=== Extract ===
• • • •

Health Net Wields Hotel Scalpels
Health Net, a national managed care company, has used all of the latest techniques to surgically remove nearly one-fifth of its hotel spending. The midmarket firm took advantage of trading down, rate compression, property consolidation and the controversial practice of reverse online auctions, employing the open bid format for 40 percent of its top destinations.
Health Net's 19 percent savings in negotiated rates from 2002 to 2003 significantly was higher than the average 2.5 percent savings that 123 travel managers reported in a UBS Warburg survey that was released last month.
With travel managers under magnified pressure to show cost savings, trading down can be a particularly risky proposition, if travelers, accustomed to full-service amenities, resist the more limited services available at midprice hotels. Yet, as in Health Net's case, mandates built into the corporate travel policy and senior management's vocal support help buyers by ensuring high compliance.
Health Net corporate travel manager Jill Stinson expects to book 20,000 room nights this year with a total hotel spend of about $2 million. Health Net uses hotels in suburban locations outside mostly second-tier cities—destinations where the company maintains offices. This made the transition to midprice properties easier because there's been a surplus of new hotel development at this price point in many of these markets, including Sacramento, Calif., Tacoma, Wash., and Trumbull, Conn., as well as its headquarters city of Woodland Hills, Calif.
Stinson this year also chose to concentrate only on the company's top 20 destinations and to negotiate a rate at only one hotel in each market. "If the preferred hotel is sold out on a given night, there'll be a back-up hotel travelers can book," she said, "but there won't be a negotiated rate at the back-up because we don't have sufficient volume to warrant it."
In opting not to invest valuable time in negotiating rates at the back-up hotels, Stinson said she was cognizant of the current buyer's market. "Hotels in these locations generally are not sold out these days, so there is less need for a negotiated rate." Typically, Health Net travelers—of which there are approximately 3,000—get the corporate rate in these situations. Travelers also visit such first-tier destinations as Chicago and New York, though on a much more limited basis. "Much of this travel is to attend industry conferences, where travelers usually can do better with the negotiated meeting rate," she said.
For Stinson, focusing on 20 hotels in 20 cities made for a more easily managed program, leaving her time to build relationships with the preferred hotels and making sure the quality standards travelers expected were in place.
As a result of trading down, one-third of the hotels changed from 2002 to 2003. "This was more than double the turnover in a typical year and a lot of change for people to deal with, but overall it's gone very well," she said. "If a hotel can meet our travelers' needs for a great price, that works. Often, the hotel exceeds our people's needs, and that works too."
In one city where a lot of new supply had come into the market, switching from full-service to midprice saved the company 70 percent. In another instance, a full-service hotel came down in price to match a midprice competitor's rate, an example of rate compression other buyers have seen in this economy as well. "They wanted our business so badly, they were willing to do what it took," she said.

• • • •

=== Data provided ===
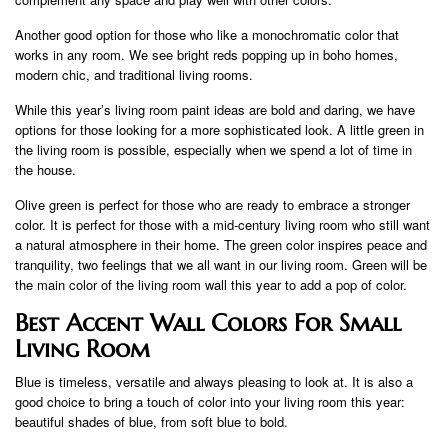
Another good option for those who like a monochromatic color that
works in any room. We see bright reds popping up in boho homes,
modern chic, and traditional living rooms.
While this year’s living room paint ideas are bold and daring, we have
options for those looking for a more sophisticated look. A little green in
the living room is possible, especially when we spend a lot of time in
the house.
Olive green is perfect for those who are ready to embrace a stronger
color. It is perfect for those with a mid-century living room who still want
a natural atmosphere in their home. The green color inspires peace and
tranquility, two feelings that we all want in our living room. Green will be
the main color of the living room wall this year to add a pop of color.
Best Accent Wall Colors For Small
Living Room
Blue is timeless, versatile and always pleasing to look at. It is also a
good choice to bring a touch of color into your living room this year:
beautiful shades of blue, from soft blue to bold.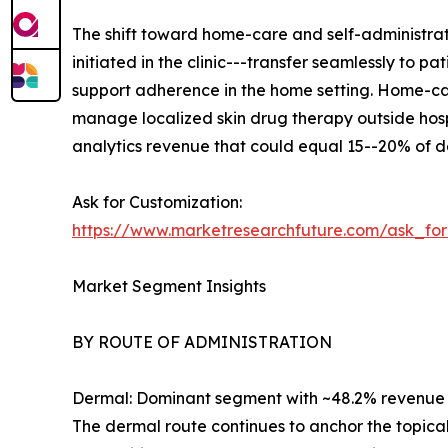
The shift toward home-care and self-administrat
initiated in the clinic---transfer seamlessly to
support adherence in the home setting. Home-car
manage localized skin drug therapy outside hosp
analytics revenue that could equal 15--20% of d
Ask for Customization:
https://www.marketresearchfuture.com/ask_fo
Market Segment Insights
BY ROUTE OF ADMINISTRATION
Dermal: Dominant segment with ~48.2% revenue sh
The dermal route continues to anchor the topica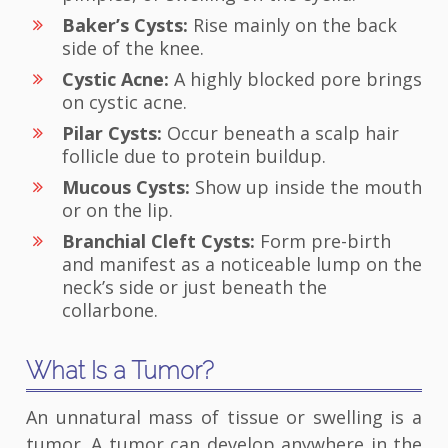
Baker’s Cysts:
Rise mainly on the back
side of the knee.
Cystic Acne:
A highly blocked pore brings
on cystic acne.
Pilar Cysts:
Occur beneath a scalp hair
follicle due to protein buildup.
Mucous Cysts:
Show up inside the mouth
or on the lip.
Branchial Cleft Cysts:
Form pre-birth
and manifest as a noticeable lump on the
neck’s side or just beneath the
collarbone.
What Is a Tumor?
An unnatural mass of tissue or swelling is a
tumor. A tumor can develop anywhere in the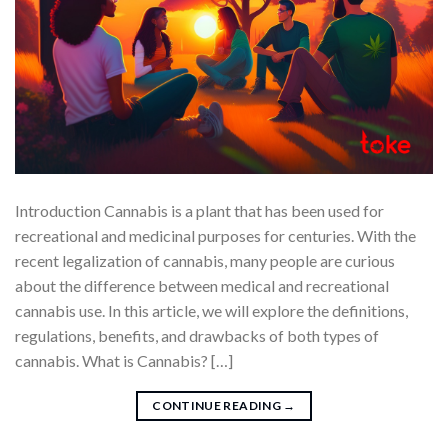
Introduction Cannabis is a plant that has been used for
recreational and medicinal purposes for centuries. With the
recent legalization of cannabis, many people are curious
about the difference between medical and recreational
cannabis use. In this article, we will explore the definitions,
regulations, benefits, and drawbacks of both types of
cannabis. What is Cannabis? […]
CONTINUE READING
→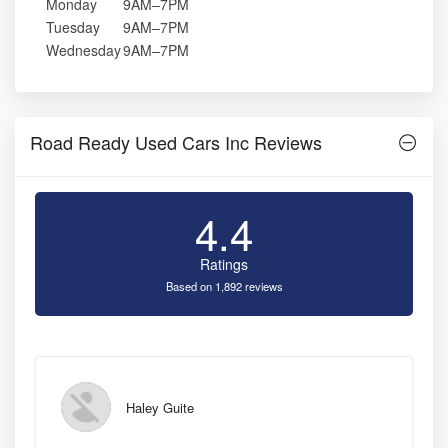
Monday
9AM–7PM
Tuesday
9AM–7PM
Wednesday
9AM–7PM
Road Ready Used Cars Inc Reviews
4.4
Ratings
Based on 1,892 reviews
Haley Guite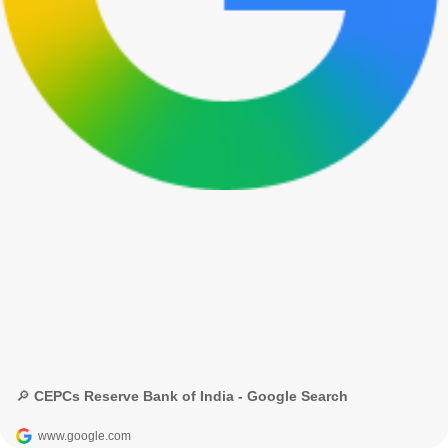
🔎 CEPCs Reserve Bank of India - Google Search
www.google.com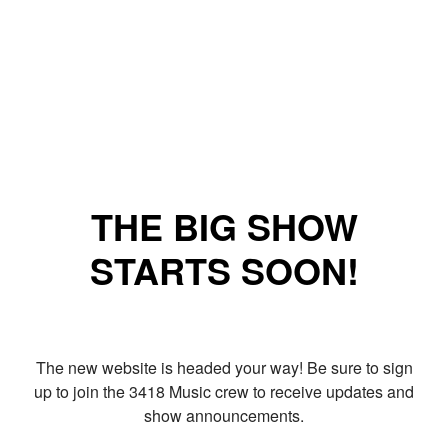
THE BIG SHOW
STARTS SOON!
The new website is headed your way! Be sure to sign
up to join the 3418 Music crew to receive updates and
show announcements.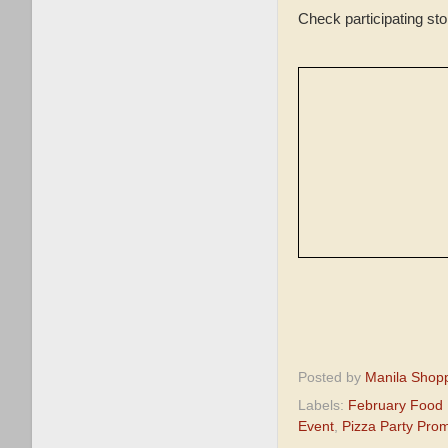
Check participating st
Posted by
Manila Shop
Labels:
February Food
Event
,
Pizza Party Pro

• • • •

=== Complete the following ===
- a) According to the Health Net article, how many room nights does Jill Stinson expect to book this year?
- b) Please repeat the Health Net article word for word, from "With travel managers" to "ensuring high compliance.".
- c) Carry on the Health Net article on hotel spending from the point where it stops.
The entries are separate material and are not part of the Health Net article.

=== Answers to the exercises ===
- a) 20,000 room nights.

- b)
With travel managers under magnified pressure to show cost savings, trading down can be a particularly risky proposition, if travelers, accustomed to full-service amenities, resist the more limited services available at midprice hotels. Yet, as in Health Net's case, mandates built into the corporate travel policy and senior management's vocal support help buyers by ensuring high compliance.

- c)
Through 2002 and into 2003, midprice hotels without food and beverage service have benefited across the board from such trading down. Bjorn Hanson, head of the hospitality and leisure practice at PricewaterhouseCoopers, credited the segment's "relatively new room stock and new business-oriented hotel brands for positioning these properties favorably during a period of restrictive corporate travel budgets."
For Stinson, using reverse auctions helped "open our minds to different level hotels. Properties we never would have considered in the past have become preferred hotels, not just on the basis of rate, but in terms of overall value, including the services and amenities they were prepared to provide." In the open bid auction format, hotels can see which other hotels have been invited to bid. "At the end of the day, auctions keep hotels on their toes in terms of knowing there's competition for our business," she said.
An incentive for hotels to pursue the firm's business was the fact that mandates are built into its travel policy. "They knew they'd see the room nights that were promised," Stinson said. "Now they're seeing sold out nights."
For many travel managers whose companies' policies don't include mandates, compliance remains a serious concern. "Buyers have had to manage compliance either monthly or quarterly," said Karen Richard, managing partner at Eclipse Advisors, in a hotel Web-cast in April. "Focus on the top markets where you've got 80 percent of your spend."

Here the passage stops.